The west coast is the part of the country with the mildest climate and the most populated area. The highest mountains in Greenland are in the Watkins Mountains on the east coast of the island. the highest peaks are: Mount Gunnbjørn (3 693 m), the Dome (3 682 m) and the Cone (3 669 m).
The flora of Greenland, due to its extreme climatic conditions and the small presence of lands is that of the tundra and therefore dominated by mosses and lichens, the trees are a rarity and reach heights of a few meters.
This huge island between the Arctic Ocean and the Atlantic Ocean is covered by ice for almost a third of the territory. The rest is made up of the coast and the tundra, really hostile conditions that have not prevented several animals from living and proliferating.

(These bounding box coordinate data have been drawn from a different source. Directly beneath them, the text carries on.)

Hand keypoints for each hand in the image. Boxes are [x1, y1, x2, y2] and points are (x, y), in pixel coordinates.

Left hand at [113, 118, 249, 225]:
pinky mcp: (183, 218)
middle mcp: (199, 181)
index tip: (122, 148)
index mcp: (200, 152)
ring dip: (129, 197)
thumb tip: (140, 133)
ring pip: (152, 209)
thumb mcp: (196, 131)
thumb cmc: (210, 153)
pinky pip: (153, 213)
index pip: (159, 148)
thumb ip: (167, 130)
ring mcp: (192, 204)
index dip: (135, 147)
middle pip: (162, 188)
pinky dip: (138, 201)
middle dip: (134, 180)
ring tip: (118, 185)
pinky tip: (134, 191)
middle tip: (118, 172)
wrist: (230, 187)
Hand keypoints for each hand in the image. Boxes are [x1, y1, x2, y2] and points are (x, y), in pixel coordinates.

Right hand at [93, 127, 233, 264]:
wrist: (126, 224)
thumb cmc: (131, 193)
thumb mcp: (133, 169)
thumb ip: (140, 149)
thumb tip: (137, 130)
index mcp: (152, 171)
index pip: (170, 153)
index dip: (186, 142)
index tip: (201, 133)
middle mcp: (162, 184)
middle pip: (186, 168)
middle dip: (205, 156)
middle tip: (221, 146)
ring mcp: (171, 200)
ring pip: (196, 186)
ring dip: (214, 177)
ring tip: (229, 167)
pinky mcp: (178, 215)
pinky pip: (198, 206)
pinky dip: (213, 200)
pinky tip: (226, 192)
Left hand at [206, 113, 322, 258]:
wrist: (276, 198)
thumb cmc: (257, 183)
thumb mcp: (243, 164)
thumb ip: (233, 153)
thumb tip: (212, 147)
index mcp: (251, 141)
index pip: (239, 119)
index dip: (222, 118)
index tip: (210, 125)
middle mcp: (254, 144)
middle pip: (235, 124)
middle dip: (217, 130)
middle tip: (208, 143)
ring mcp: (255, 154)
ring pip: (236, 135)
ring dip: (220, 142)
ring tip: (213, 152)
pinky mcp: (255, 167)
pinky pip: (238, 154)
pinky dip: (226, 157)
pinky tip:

It is really interesting to think about how animals manage to survive in such difficult conditions, in an inhospitable environment made of ice, with very cold temperatures and constant food shortages. As we know, however, nature is very wise and has endowed these species with evolutionary stratagems that allow it to survive. The fauna of Greenland is not very extensive and is characterized by the following species:
– Musk ox: this huge mammal, distant relative of goats and sheep, has two characteristics that distinguish it from other species of Bovids: the curved horns present in both sexes and the thick fur, which covers it completely (with the exception of the legs) . The musk ox can weigh around 400 kilos, has a powerful and robust build, with short legs and a short tail. It lives in herds of up to 100 individuals, it reproduces during the month of August and takes care of the calves with extreme care;
– Polar bear: it is the largest land mammal of the Arctic region and one of the most famous inhabitants of the island, even if its population is in decline due to global warming and the lack of seals, which are the basis of food of this Ursus maritimus. The polar bear is one of the largest terrestrial carnivores in the world – together with the Kodiak bear – and is the only polar superpredator. The polar bear has more developed legs than the rest of its Ursidae family that allows it to walk between blocks of ice and swim even for long distances. Under the white fur is hidden a black skin that attracts and retains the heat of the sun’s rays;
– Walrus: it is another of the most representative animals of Greenland. It is a large pinniped mammal – measuring about three meters long and weighing 1,300 kilos – and can be seen in arctic seas. His skin is very thick (it has a border of about three centimeters) and both sexes have fangs that are even more than a meter long. The ends of the walruses are real fins with rough skin that allows them to move on the ground or between the rocks. To feed, they dive for almost 100 meters deep and can remain without breathing for about half an hour. They also mate in water, but the females give birth to puppies lying on blocks of ice or between rocks;
– Arctic fox: this small canid that lives in the tundra and on the slopes of Eurasia and North America arrived in Greenland walking on ice, hundreds of years ago. With small ears and a body that measures about 55 centimeters, the Arctic fox is able to live in one of the coldest areas of the planet. It has a thick fur against low temperatures, white in color, which allows it to blend in with the snow. In summer, the arctic fox takes on a lighter shade, more tending to yellowish. This animal does not go into hibernation or even migrate when it is winter, as opposed to the polar bear. It feeds on small mammals, birds, eggs and baby seals;
– Bearded seal: it is another of the pinniped mammals that are part of the fauna of Greenland and the nearby Arctic Ocean. Although it lacks auricles and has backward-facing fins, its main feature is its thick “beard”, which distinguishes it from other seals. The bearded seal measures less than three meters and can weigh over 300 kilos. There is not much difference between the sexes in terms of size. It feeds on clams, fish and squid, which it detects thanks to its long whiskers even at very high depths, often diving over 300 meters.